Em 1800, na véspera da solenidade, o Governador do Grão-Pará, que já era devoto da Virgem de Nazaré, adoeceu. Remédio melhor não encontrou que apelar para Ela, prometendo, caso melhorasse, levar a imagem ao palácio e ali mandar rezar uma Missa.
Em seguida a levaria de volta à ermida. Tendo melhorado, como pedira, caminhou à frente de uma multidão de mais de 10 mil devotos da Virgem, levando um grande círio aceso.
Assim nasceu o Círio! Quase não se fala em procissão. É o Círio! Cada cidade do Estado tem seu Círio na festa do Padroeiro.
O Círio de Nossa Senhora de Nazaré, em Belém do Pará, é a maior procissão religiosa do mundo. Reúne, por vezes, até dois milhões de pessoas, vindas dos mais diferentes lugares.1
A procissão do Círio é realmente monumental. Numa palavra, é amazônica! O número de romeiros só faz aumentar com o tempo!
À frente do imenso cortejo vai a imagem de São João Batista, evocando o milagre feito por Nossa Senhora de Nazaré, em 1846, quando afundou-se no Atlântico o veleiro que levava o nome do Precursor.
Doze náufragos, agarrados a um escaler, após muita oração e promessas, conseguiram chegar a Caiena, na Guiana Francesa. Não cabendo dúvida de que deviam sua salvação à Virgem de Nazaré, prometeram levar nas costas o barco, no próximo Círio.
Mas as autoridades não autorizaram. Pouco tempo depois, grassou uma epidemia de cólera-morbo em Belém.

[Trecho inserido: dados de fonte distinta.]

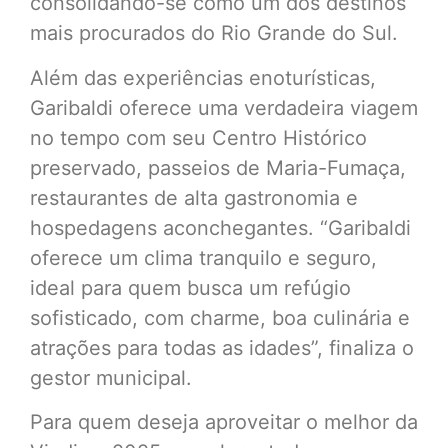
consolidando-se como um dos destinos
mais procurados do Rio Grande do Sul.
Além das experiências enoturísticas,
Garibaldi oferece uma verdadeira viagem
no tempo com seu Centro Histórico
preservado, passeios de Maria-Fumaça,
restaurantes de alta gastronomia e
hospedagens aconchegantes. “Garibaldi
oferece um clima tranquilo e seguro,
ideal para quem busca um refúgio
sofisticado, com charme, boa culinária e
atrações para todas as idades”, finaliza o
gestor municipal.
Para quem deseja aproveitar o melhor da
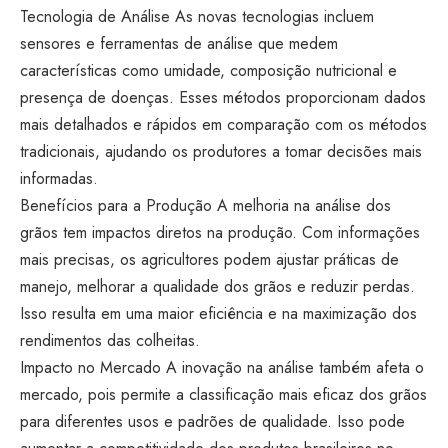
Tecnologia de Análise As novas tecnologias incluem
sensores e ferramentas de análise que medem
características como umidade, composição nutricional e
presença de doenças. Esses métodos proporcionam dados
mais detalhados e rápidos em comparação com os métodos
tradicionais, ajudando os produtores a tomar decisões mais
informadas.
Benefícios para a Produção A melhoria na análise dos
grãos tem impactos diretos na produção. Com informações
mais precisas, os agricultores podem ajustar práticas de
manejo, melhorar a qualidade dos grãos e reduzir perdas.
Isso resulta em uma maior eficiência e na maximização dos
rendimentos das colheitas.
Impacto no Mercado A inovação na análise também afeta o
mercado, pois permite a classificação mais eficaz dos grãos
para diferentes usos e padrões de qualidade. Isso pode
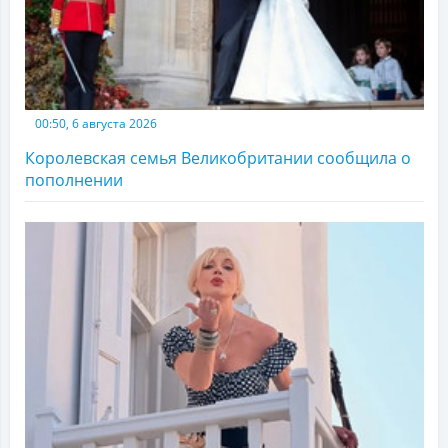
00:50, 6 августа 2026
Королевская семья Великобритании сообщила о
пополнении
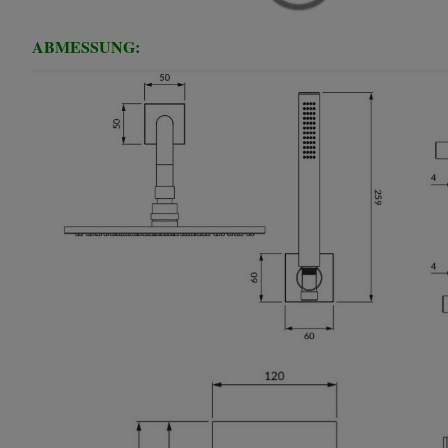
ABMESSUNG:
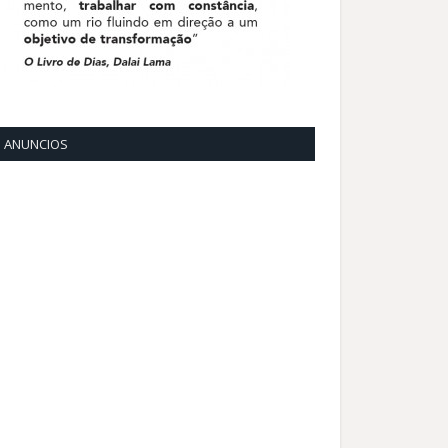
ANUNCIOS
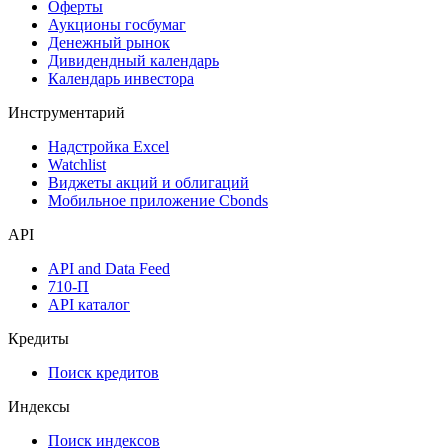
Оферты
Аукционы госбумаг
Денежный рынок
Дивидендный календарь
Календарь инвестора
Инструментарий
Надстройка Excel
Watchlist
Виджеты акций и облигаций
Мобильное приложение Cbonds
API
API and Data Feed
710-П
API каталог
Кредиты
Поиск кредитов
Индексы
Поиск индексов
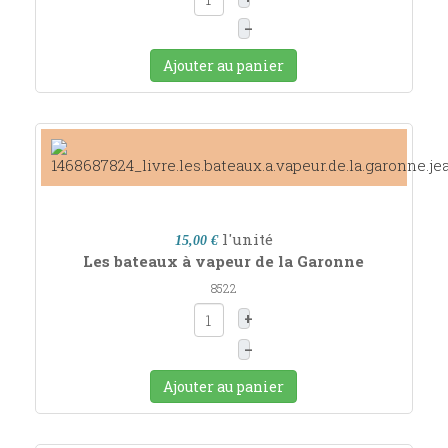
–
Ajouter au panier
l'unité
15,00 €
Les bateaux à vapeur de la Garonne
8522
+
–
Ajouter au panier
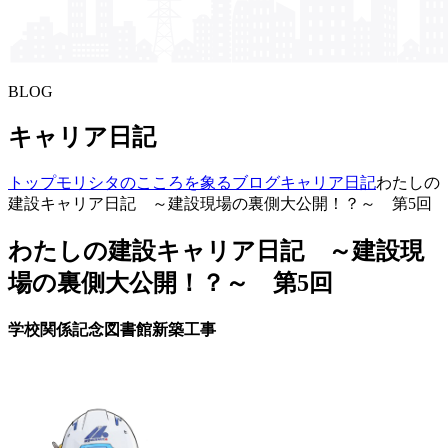
BLOG
キャリア日記
トップ
モリシタの​こころを​象る​ブログ
キャリア日記
わたしの
建設キャリア日記 ～建設現場の裏側大公開！？～ 第5回
わたしの建設キャリア日記 ～建設現
場の裏側大公開！？～ 第5回
学校関係記念図書館新築工事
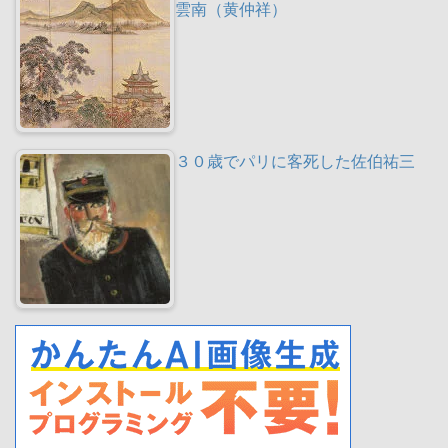
雲南（黄仲祥）
３０歳でパリに客死した佐伯祐三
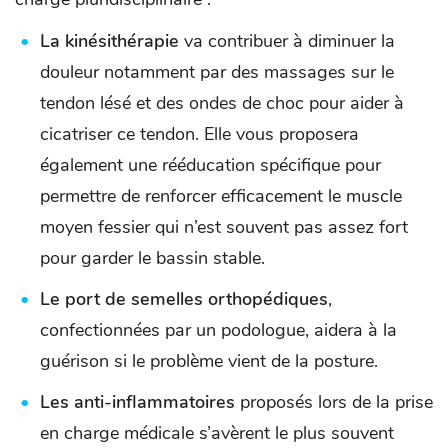
La kinésithérapie
va contribuer à diminuer la
douleur notamment par des massages sur le
tendon lésé et des ondes de choc pour aider à
cicatriser ce tendon. Elle vous proposera
également une rééducation spécifique pour
permettre de renforcer efficacement le muscle
moyen fessier qui n’est souvent pas assez fort
pour garder le bassin stable.
Le port de semelles orthopédiques
,
confectionnées par un podologue, aidera à la
guérison si le problème vient de la posture.
Les anti-inflammatoires
proposés lors de la prise
en charge médicale s’avèrent le plus souvent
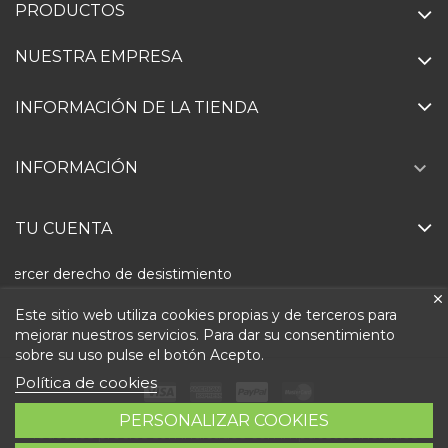
PRODUCTOS
NUESTRA EMPRESA
INFORMACIÓN DE LA TIENDA

INFORMACIÓN
TU CUENTA
Ejercer derecho de desistimiento
Este sitio web utiliza cookies propias y de terceros para
mejorar nuestros servicios. Para dar su consentimiento
sobre su uso pulse el botón Acepto.
Política de cookies
PERSONALIZAR COOKIES
Todos los precios son indicados con impuestos incluidos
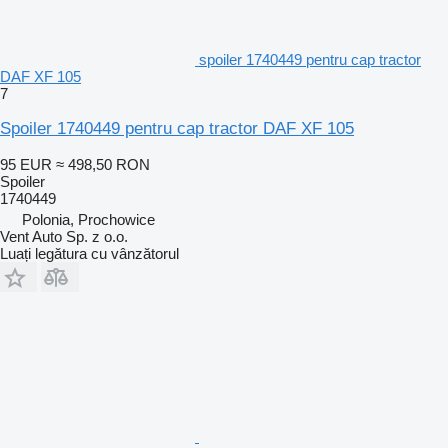
spoiler 1740449 pentru cap tractor
DAF XF 105
7
Spoiler 1740449 pentru cap tractor DAF XF 105
95 EUR
≈ 498,50 RON
Spoiler
1740449
Polonia, Prochowice
Vent Auto Sp. z o.o.
Luați legătura cu vânzătorul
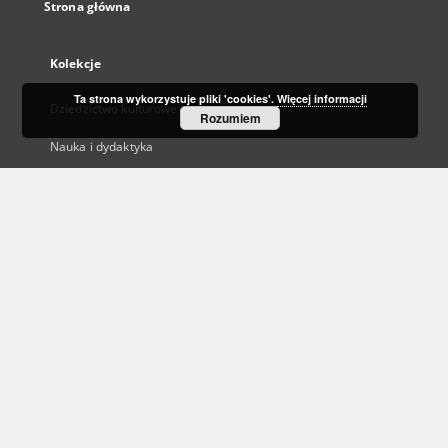
Strona główna
Kolekcje
Ta strona wykorzystuje pliki 'cookies'.
Więcej informacji
Dziedzictwo kulturowe
Rozumiem
Nauka i dydaktyka
Regionalia
Archiwum Kresowe
Gazeta Zielonogórska - Gazeta Lubuska
Otwarty Międzynarodowy Konkurs na Rysunek Satyryczny
Zielonogórska Biblioteka Cyfrowa dla Niewidomych
...
Zobacz więcej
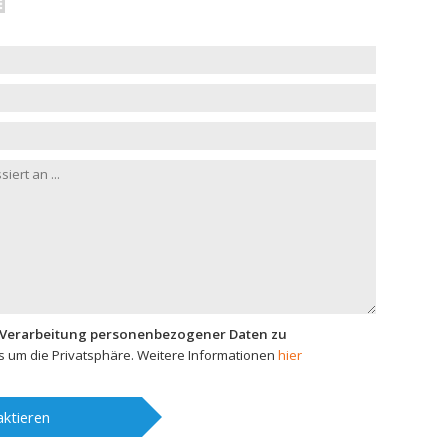
 Verarbeitung personenbezogener Daten zu
 um die Privatsphäre. Weitere Informationen
hier
ktieren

Logo a vox populi começou a espalhar que era em consequência da promessa não cumprida.
Segue-lhe o Anjo Custódio, que serviu à Virgem em Nazaré da Galileia. Ele precede um conjunto de carruagens, sendo a primeira a Berlinda de Nossa Senhora de Nazaré.
É um carro majestoso, talhado em madeira, com laterais de cristal, anjos barrocos e uma coroa no alto, imitação dos carros usados pelas mais distintas senhoras de Berlim. Daí o nome!
No interior desse carro, sobre almofadas de rosas, pousam os pés da Virgem, mais virginais que as flores.
Coisa que os fiéis não concebem é ver sua Rainha sem o manto ricamente ornado, que lhe confere a majestade por eles proclamada nas ruas. Cada ano seus devotos confeccionam um manto, sempre procurando superar em beleza o anterior.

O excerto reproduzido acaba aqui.